I can feel myself already getting tired of it though. There’s a certain strain in interfacing with addicts for many hours each day, day after day, week after week. And the job certainly doesn’t pay enough, even with benefits, to get me through my life in any halfway comfortable fashion.

So: I’m studying to get my CDL license, and sometime later this year I’ll be out hunting for truck driving jobs. Hopefully long-haul stuff, hookup-and-go loads along the interstates. There are a lot of hoops to jump through before it happens, but I think I’m headed that way.

I have to make a living, and I haven’t been very good at that for several years.
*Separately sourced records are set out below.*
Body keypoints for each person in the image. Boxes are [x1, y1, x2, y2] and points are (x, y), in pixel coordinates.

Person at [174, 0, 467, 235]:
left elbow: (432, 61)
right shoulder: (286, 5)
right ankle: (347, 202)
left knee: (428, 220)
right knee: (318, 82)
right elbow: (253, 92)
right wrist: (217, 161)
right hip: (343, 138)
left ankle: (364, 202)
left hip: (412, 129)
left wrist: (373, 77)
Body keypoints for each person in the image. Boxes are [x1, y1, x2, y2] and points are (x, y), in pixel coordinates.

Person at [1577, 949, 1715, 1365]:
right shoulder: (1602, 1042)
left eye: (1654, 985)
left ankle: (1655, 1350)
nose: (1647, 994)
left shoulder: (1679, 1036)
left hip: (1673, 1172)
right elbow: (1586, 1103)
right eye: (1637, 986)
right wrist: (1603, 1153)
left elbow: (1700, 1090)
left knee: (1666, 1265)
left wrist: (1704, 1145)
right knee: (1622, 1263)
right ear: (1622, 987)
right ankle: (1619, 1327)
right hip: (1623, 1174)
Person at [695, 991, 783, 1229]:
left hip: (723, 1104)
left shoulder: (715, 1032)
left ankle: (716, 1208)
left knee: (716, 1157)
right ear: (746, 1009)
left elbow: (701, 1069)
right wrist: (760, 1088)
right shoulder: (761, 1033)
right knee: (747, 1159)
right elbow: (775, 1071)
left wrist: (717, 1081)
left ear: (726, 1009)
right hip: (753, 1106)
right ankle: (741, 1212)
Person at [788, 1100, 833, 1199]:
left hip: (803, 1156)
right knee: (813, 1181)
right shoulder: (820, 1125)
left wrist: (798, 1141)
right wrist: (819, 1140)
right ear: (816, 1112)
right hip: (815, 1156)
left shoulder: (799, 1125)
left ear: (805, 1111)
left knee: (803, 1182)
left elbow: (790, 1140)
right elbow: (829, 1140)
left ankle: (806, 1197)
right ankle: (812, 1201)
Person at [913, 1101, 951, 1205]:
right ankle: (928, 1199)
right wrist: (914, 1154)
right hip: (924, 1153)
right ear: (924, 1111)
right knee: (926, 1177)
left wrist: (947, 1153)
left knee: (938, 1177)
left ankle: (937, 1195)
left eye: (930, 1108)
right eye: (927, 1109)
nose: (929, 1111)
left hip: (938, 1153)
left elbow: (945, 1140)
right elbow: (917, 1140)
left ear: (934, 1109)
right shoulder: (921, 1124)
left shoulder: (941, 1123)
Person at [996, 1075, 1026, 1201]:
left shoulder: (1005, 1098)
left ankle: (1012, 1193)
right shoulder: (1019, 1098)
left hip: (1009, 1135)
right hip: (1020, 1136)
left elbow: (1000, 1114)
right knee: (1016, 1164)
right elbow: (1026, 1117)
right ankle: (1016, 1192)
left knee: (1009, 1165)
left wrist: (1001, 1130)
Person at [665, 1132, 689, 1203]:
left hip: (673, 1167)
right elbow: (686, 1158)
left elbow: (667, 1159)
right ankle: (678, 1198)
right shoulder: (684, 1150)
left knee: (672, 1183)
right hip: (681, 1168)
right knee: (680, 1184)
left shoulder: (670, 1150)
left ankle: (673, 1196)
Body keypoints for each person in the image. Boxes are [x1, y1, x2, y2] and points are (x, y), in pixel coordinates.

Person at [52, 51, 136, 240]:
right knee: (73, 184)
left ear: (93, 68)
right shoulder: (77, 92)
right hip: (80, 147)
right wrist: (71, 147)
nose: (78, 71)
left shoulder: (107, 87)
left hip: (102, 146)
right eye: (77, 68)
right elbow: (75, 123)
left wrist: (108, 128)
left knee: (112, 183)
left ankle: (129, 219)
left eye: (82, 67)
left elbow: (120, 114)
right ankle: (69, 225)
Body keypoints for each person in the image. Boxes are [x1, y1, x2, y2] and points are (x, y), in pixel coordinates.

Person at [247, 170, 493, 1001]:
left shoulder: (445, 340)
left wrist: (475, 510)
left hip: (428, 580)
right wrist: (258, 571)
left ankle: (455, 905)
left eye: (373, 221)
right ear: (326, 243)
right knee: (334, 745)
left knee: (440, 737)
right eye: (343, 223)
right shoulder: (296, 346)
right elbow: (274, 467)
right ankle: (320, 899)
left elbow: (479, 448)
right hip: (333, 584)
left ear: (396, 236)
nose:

I want to be able to pay my bills again, and get some dogs again, and live somewhere out of a city, where said dogs can enjoy some off-leash outdoor time and maybe a nearby creek.

I have several books yet to write, as I think I’ve told you, and I want nothing to get in the way of that. But book-writing for most of us is not a bill-paying enterprise. (You knew about this one, right? Hint, hint.)

Even if I break new ground in my book about dealing with death as an atheist (out sometime in 2014), it’s probably going to be anything but a bestseller. Who wants to buy a book about death and dying? Not even me, really … but there are still some things worth saying, and I think SOMEBODY has to do it. You know, for our people. For us.

I also want to carry on writing about — and hopefully speaking about — Beta Culture. Because I think it’s important, really important, and I’d like to see it actually happen.

But anyway, this time next year, I might be a trucker. Brace yourselves.

Hell, I might go all the way — pick my Southern accent back up, and start writin’ trucker love songs.

Baybuh, you done me wrawwnng,
Cain’t even think where to start,
I jist know I’m cryin’ tears,
For how you  jack-knifed my heart.

Whoa. Eat your heart out, Johnny Cash!